Wild Rhizome
September 22, 2018–February 10, 2019
No.2, Sec.1, Wu-chuan W. Road
Taichung City 40359
Taiwan
Treating “wild rhizome” as its main theme, the 2018 Taiwan Biennial seeks to address a threefold subject: the organizational structure of artistic communities, the generation of artistic events, and the constellation of art history. Taking an innovative approach, the 2018 Taiwan Biennial revolves around the artists’ respective projects in general and large-scale site-specific works in particular. This exhibition is accomplished in collaboration with a total of 32 artists/ groups, including:
Uitsiann Ong, The Other Cinema Collective, Wu Chi-Zeng, Wu Tzu-An, Wu Yao-Chung, Li Jiun-Yang, Lee Jiun-Shyan, Body Phase Studio, Rahic Talif, Blessing East Coast, Lin Yu-Ting, Lin Bo-Liang, Lin Chun-Yung, Kao Jun-Honn, Chang Li-Ren, Chang En-Man + Yang Wen-Shan (Kuljelje Balasasau), Chang Wen-Hsuan, Chang Chao-Tang, Chuang Ling, Kuo Yu-Ping, Chen Yun, Eric Chen + Lin Yann-Lyn. Chen Yin-Ju, Richard Yao-chi Chen, George Clark, Tree Tree Tree Person - Taroko Arts Residency Project, Yannick Dauby + Tsai Wan-Shuen, Cheng Ting, Su Yu-Xin, Su Yu-Hsien, Su Hsin-Tien, and Su Hui-Yu.
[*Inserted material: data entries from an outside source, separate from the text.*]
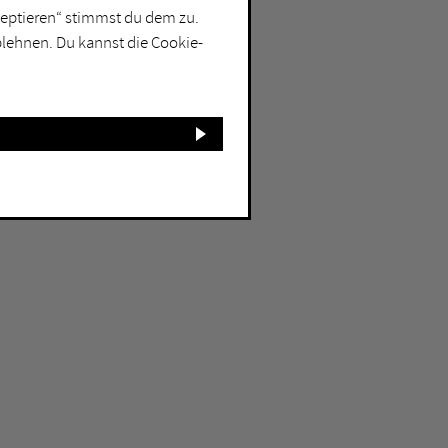
kzeptieren“ stimmst du dem zu.
blehnen. Du kannst die Cookie-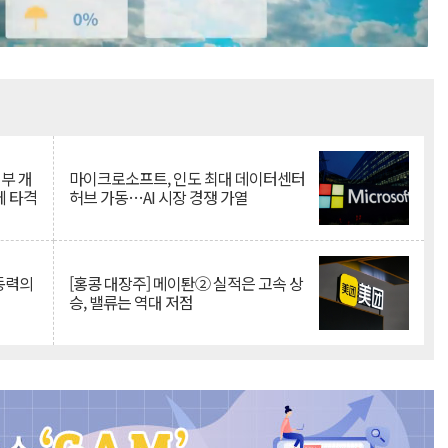
Mute
뇌부 개
마이크로소프트, 인도 최대 데이터센터
에 타격
허브 가동…AI 시장 경쟁 가열
 동력의
[홍콩 대장주] 메이퇀② 실적은 고속 상
승, 밸류는 역대 저점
Curated by Gong Jow-Jiun (guest curator) and Chou Yu-Ling (our in-house curator), Wild Rhizome, the 2018 Taiwan Biennial, will be on view from September 22, 2018 to February 10, 2019 at the National Taiwan Museum of Fine Arts. Five sub-themes—“Wild Mountains and Seas,” “Wild History and Image,” “Wild Body,” “Wild Constellation,” and “Wild Dwelling”—are developed from the underlying concept of “wild rhizome” and presented in multifarious forms such as visual arts, cinema, theater, settlement, seminar, and workshop. The ethos of this specific venue overgrown with organic “wild rhizome” thus manifests itself in these event-driven cross-disciplinary experiments.
On a more specific basis, “Wild Mountains and Seas” outlines the natural history and the trauma-evoking sites for indigenous peoples, depicting contemporary art scenes based on the history of natural environment through the Jewel Beetle project, the early 20th-century survey into the Dabao tribe, Open Circle Tribe founded in the early 21st century, the field survey of East Coast, and the marine awareness. Focusing on the avant-garde magazine The Theater Quarterly (1965–66) of the 1960s and the spirit intrinsic to the vibrant community formed around it, “Wild History and Image” is a network interlaced by the relational mappings of image, ethos, and field survey. Starting from “October,” a concatenation of spontaneous actions concerning body, montage and political metaphors taken by a group of theater professionals immediately after the lifting of martial law in 1987, “Wild Body” connects diverse practices such as folk art, experimental theater, and underground music in the 1990s.
Using a material-woven philosophy as its method, “Wild Constellation” highlights the remote connections between individuals and the universe reflected in the constellation-like heterogeneous elements of the exhibits. Home is the unit of analysis of “Wild Dwelling,” which not only takes an inbound look at the stormy journey of personal spirit, but also carries out an outbound exploration of the tottering subjective identity and the hysteric imagination of the future.